SUPPLIED RECORDS:
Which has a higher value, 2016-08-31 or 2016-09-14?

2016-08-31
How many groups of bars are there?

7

---

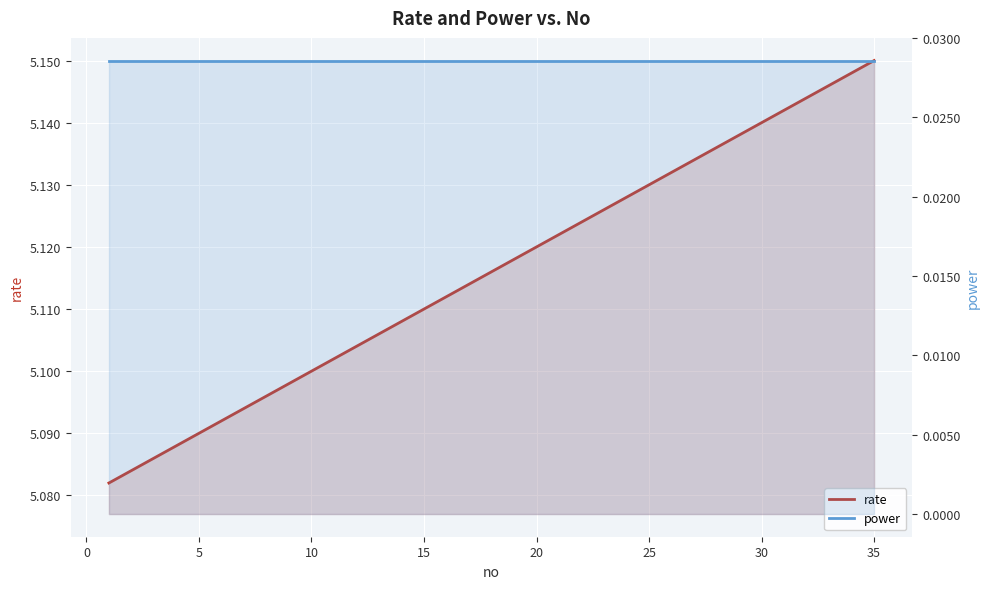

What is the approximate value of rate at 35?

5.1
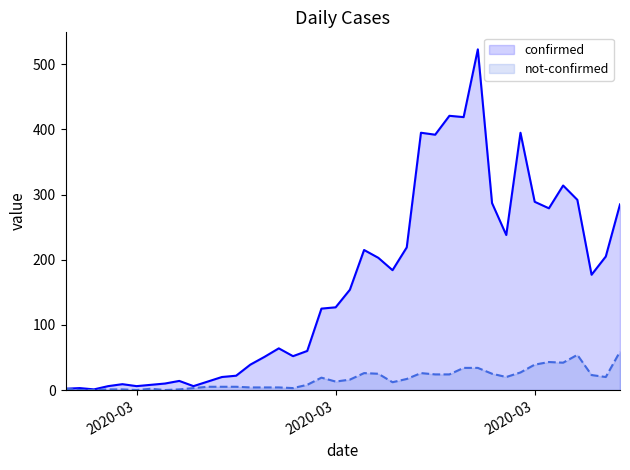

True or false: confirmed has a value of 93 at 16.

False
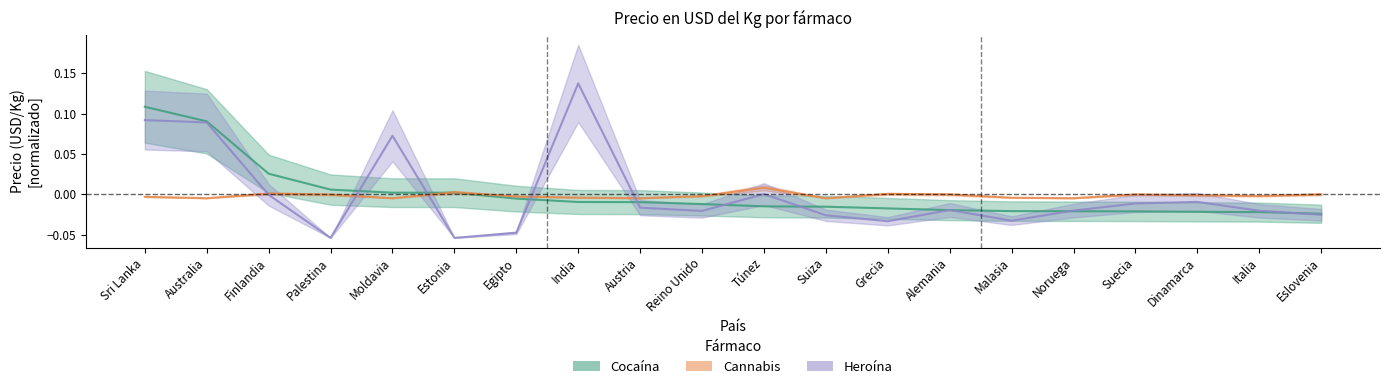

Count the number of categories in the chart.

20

* * *

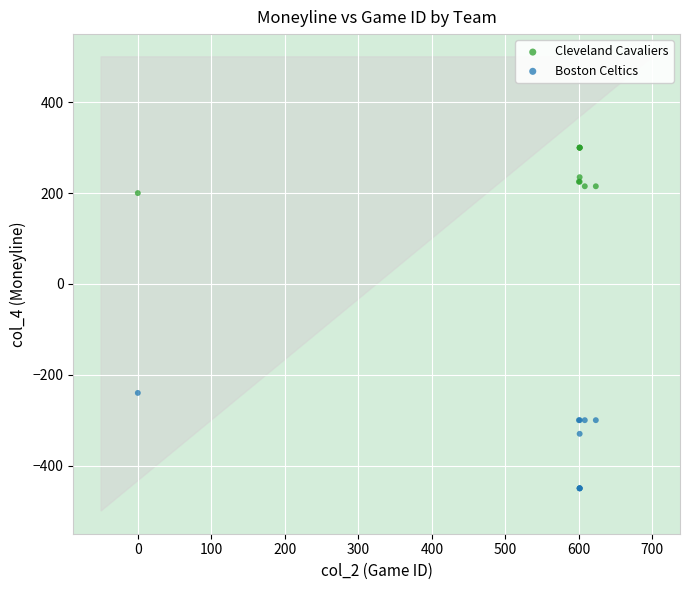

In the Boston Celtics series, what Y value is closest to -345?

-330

ABOUT THIS TASK: Could you express the records from the line with "Which has a" to the line with "How many groups of bars are there?", both ends included, as a numbered list that skips blank lines?

EXPECTED ANSWER:
1. Which has a higher value, 2016-08-31 or 2016-09-14?
2. 2016-08-31
3. How many groups of bars are there?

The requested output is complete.